Wherever you go there you are; and so is Jesus.

I woke up this past Monday with a song in my head that we sang on Sunday at our gathering of Jesus believers (aka church service).

The lyrics the Lord had going in my head was, “I am a flower quickly fading. Here today and gone tomorrow. A wave tossed in the ocean. A vapor in the wind.”

We all know this truth that people come and people go from this planet, just like the flowers – here today, gone tomorrow, which in some cases is only a few weeks.

Yet Isaiah contrasts the flower to the Word of God, which lives forever. Keep in mind that this is not only the written Word of God, but is Jesus as well (Rev. 19:13).

The Spirit was asking me, “Jesus is with you every step, but do you bring Him into your every step?” In other words, am I thinking and acting like I will last forever or do I bring the one who is from forever past to forever future into my present?

Will my choices as a flower (I love CA golden poppies) remain forever?

We can only live meaningful lives as we bring Jesus into every choice we make (see 1 Thess. 5:17). By doing so, we are living life each day, not existing to get through it. By doing so, we are using time to its fullest, not spending it wastefully.

Our thoughts, our words and our actions can leave positive eternal impressions on this planet, so long as we walk and talk with Jesus, who takes our existence and gives it eternal life.

Own It

“God does not guide those who want to run their own life.” Winkie Pratney

Psalm 7 starts with the phrase, “A shiggaion of David.” The word shiggaion has no English word equivalent. Thus, it is transliterated from Hebrew into English one letter at a time.

Therefore, what does “A shaggaion of David” mean?
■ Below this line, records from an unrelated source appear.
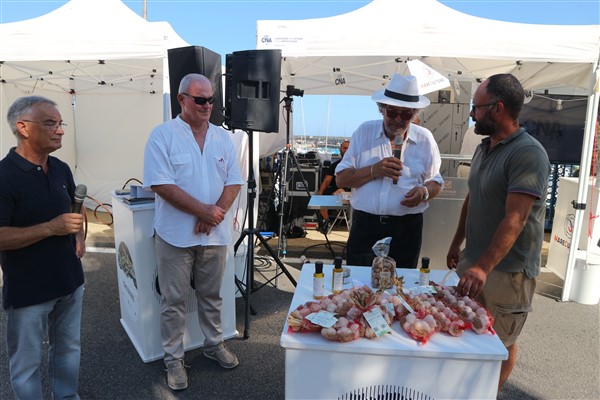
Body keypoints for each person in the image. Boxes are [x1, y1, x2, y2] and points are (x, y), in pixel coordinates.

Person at [446, 74, 550, 392]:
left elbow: (516, 218)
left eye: (476, 108)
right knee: (467, 332)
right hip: (475, 263)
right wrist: (457, 242)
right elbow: (473, 197)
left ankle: (489, 394)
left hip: (506, 272)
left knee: (500, 341)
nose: (472, 114)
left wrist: (483, 267)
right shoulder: (484, 148)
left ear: (498, 108)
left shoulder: (528, 154)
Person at [143, 73, 244, 391]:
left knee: (212, 296)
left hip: (214, 234)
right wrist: (203, 211)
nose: (207, 105)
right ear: (181, 99)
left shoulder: (222, 137)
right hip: (174, 236)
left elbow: (234, 181)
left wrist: (213, 215)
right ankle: (173, 359)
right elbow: (161, 184)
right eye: (200, 99)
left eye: (211, 100)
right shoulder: (162, 136)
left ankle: (213, 344)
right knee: (173, 300)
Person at [0, 96, 86, 400]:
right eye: (50, 123)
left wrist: (80, 238)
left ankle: (67, 396)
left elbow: (76, 208)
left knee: (68, 348)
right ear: (23, 127)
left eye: (60, 123)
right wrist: (51, 228)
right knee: (26, 364)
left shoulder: (60, 168)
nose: (60, 130)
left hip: (70, 282)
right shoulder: (4, 176)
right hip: (29, 291)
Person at [336, 74, 444, 268]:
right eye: (392, 112)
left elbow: (436, 182)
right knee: (360, 280)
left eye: (406, 114)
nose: (398, 119)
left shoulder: (425, 139)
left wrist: (424, 192)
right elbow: (341, 179)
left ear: (414, 115)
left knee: (402, 282)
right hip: (366, 227)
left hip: (406, 229)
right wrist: (374, 170)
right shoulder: (364, 132)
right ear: (382, 109)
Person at [317, 140, 350, 220]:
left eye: (348, 148)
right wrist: (320, 192)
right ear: (340, 149)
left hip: (352, 190)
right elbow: (327, 180)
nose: (346, 150)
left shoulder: (357, 165)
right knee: (321, 201)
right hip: (335, 189)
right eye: (344, 148)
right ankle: (327, 222)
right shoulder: (334, 165)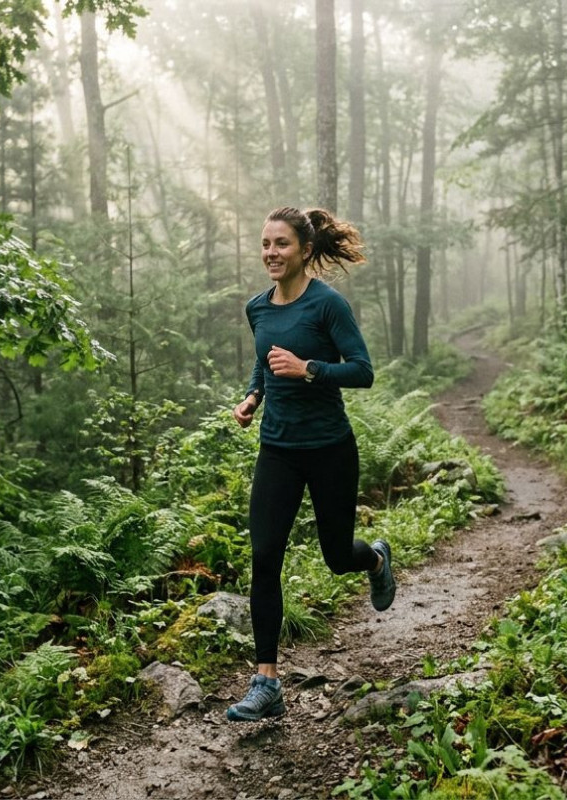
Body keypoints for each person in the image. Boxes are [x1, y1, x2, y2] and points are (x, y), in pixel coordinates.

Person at [225, 206, 396, 723]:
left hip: (328, 449)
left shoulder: (328, 305)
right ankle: (266, 682)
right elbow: (263, 359)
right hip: (277, 450)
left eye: (280, 244)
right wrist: (253, 396)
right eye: (264, 244)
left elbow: (363, 372)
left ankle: (375, 560)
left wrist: (309, 370)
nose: (270, 253)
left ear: (303, 250)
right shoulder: (258, 307)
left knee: (336, 555)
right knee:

My best guess is this. The transliterated word comes from another Hebrew word that means to make a mistake, to stray from God through ignorance. Thus, this could read, “A mistake or sin of David.”

David goes onto to write that he was turning to God to save him from people that wanted to eat him alive. After which He pens, “O LORD my God, if I have done this and there is guilt on my hands…then let my enemy pursue and overtake me.”

David wasn’t going to play the victim card. He was asking, “Lord, did I bring this pain on by my own choices? If so, I own it. Let the consequences be what may.”

We must be honest with ourselves. Some of our challenges are brought on by our own choices, not life or someone else’s.

And the only way for the challenge to stop is to own our mistake/sin, ask God and maybe others to forgive us; and then, correct the mistake by doing what is right in the Spirit’s power.

Saying, “I’m sorry” is not enough. Fixing the problem is.

If you are going through a challenge today, ask the Lord, “Did I cause this?” If so, ask Him to give you the faith and strength to fix it.

If not, then run to the Lord as your refuge to weather the storm just as David did.

Either way, by owning it, you win.

Whispering Willows

“We do not need a church that will move with the world, but one that will move the world.” GK Chesterton

We can learn a lot about God from nature (Rom. 1:20). Take for example, the willow tree. It requires a tremendous amount of water to grow and stay healthy.

Besides growing near water, it also grows near other plants. In fact, the meaning of the Modern Hebrew word for willow is “mixture.” This hints to the fact that it needs to be attached to others.

Listen to the willows whisper: we need Jesus, the Living Water, who says we need others for us to love and become more like Him in a world who needs us to share Him with it.

There are far too many Christians who think the Church is irrelevant today to make any kind of commitment to being part of any gathering of it – small or large, building or not.

Want to move the world rather than be moved by it? One author put it this way, “Through the power of community and involvement, even someone who starts out as ordinary can become extraordinary!”

Walk in community with Jesus. Who is your community? Commit, thick and thin, and then grow with them to move the world!